Week 2 Progress Report

Anirban_Banik · May 28, 2018, 9:19am

Hi, this is my week 2 Progress report.

Tasks Done:

Created the Encrypter Game.

https://github.com/AnirbanBanik1998/Modern_Speak_and_Spell/commit/86f1e7b66fdd3ed03037384d708ded126433bbeb

Worked on the sample audio files provided to me…to generate decoding accuracy statistics…

https://github.com/AnirbanBanik1998/Modern_Speak_and_Spell/commit/e1aac8692cf5eec0a6e1f02fbf16858ee74a9ddb

https://github.com/AnirbanBanik1998/Modern_Speak_and_Spell/commit/24197352a003dfb7a71ace89cacdfabce07add46

Working on updating the language model based on the results at each time.
Split up the entire language model into commands and characters…so that the accuracy is increased further. Switching between those language models from time to time according to the task being done.

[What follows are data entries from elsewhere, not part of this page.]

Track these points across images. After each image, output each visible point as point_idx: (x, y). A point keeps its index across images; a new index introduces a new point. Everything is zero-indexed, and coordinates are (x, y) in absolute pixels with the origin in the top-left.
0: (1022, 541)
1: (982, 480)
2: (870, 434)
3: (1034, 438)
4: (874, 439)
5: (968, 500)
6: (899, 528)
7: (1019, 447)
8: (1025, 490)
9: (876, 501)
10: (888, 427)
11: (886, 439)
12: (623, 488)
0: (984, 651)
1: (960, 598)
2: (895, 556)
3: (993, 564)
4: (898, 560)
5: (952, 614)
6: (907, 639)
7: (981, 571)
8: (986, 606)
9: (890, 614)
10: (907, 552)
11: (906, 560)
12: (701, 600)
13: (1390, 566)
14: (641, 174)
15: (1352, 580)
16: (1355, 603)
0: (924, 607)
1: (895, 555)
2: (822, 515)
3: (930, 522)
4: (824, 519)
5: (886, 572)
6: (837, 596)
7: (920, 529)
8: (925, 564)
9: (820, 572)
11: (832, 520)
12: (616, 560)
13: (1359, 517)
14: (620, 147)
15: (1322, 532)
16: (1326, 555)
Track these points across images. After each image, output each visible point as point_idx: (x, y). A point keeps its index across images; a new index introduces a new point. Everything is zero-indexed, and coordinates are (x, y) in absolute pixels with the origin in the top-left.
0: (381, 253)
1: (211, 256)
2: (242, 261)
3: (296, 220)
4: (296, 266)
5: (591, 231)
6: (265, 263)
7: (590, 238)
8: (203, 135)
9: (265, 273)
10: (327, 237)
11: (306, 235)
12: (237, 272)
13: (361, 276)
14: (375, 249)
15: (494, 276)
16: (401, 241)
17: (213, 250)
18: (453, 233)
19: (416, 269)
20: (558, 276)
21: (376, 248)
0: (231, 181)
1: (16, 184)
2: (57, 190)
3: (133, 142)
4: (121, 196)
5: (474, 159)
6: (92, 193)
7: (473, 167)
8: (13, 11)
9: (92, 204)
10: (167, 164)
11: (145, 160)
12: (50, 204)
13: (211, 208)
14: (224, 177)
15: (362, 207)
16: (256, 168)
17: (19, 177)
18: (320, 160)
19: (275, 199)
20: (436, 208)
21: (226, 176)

https://github.com/AnirbanBanik1998/Modern_Speak_and_Spell/commit/6a7a98672ae50ae92fbf70048b46ea91737324b3

Updated documentation for the entire project.

Issues Faced:

Accuracy of decoding is not up to the mark…having no problem with the commands…but can’t recognize characters. For some…like X, Y and Z the accuracy is 0% which is really bad.
The updated dictionary too… would work only for the given input audio files…and may not be efficient for others.

I am thinking of discarding the idea of updating the model…and instead work on improving the prediction capacity…

Some suggestions would be welcome.

Work to be done :

Working on the Crossword game.
Updating the work on the speech-decoder.
Updating accuracy stats after each operation…be it running the games…aur launching operations…or just testing.

Regards,
Anirban

HY0 · May 29, 2018, 9:21pm

<SNIP>

Issues Faced:
1. Accuracy of decoding is not up to the mark....having no problem with the
commands...but can't recognize characters. For some...like X, Y and Z the
accuracy is 0% which is really bad.

Can you elaborate it a bit on this? In particular:
- Are you finally on the Pocket Bone HW w/the AGC mic?
- Assuming yes to above, you you confirmed (probally with audacity) that there
is sufficient clean signal recorded to even try recognizing? Thinking something
along the lines of:
- Do a recording with the same parameters as you are using in the code.
Make sure it is the same mixer settings, word size (8, 16, 32, etc),
stereo/mono, and rate. I think by default Pocket Sphinx wants 16KHz sample
rate, mono and 16 bit but that can be changed.
- Load it into something like audacity and see if the signal is either too
low, clipping, or otherwise distorted.
- What is it returning for those letters giving your dictionary? Nothing or?
- Try adding "Ex" for X and "Why" for Y and "Zee"/"Zed" to the dictionary and
see if those report hits. A work around might to map those to the letters on
the SW side if you are in a context to read letters.

- Related to above, what are you using for 'Z'? That is, are you using 'Zzzzz'
(like the sound of snoring) or 'Zed'? In otherwords, is it a British or US Z.

Any other detail of your setup that you think may be relevant?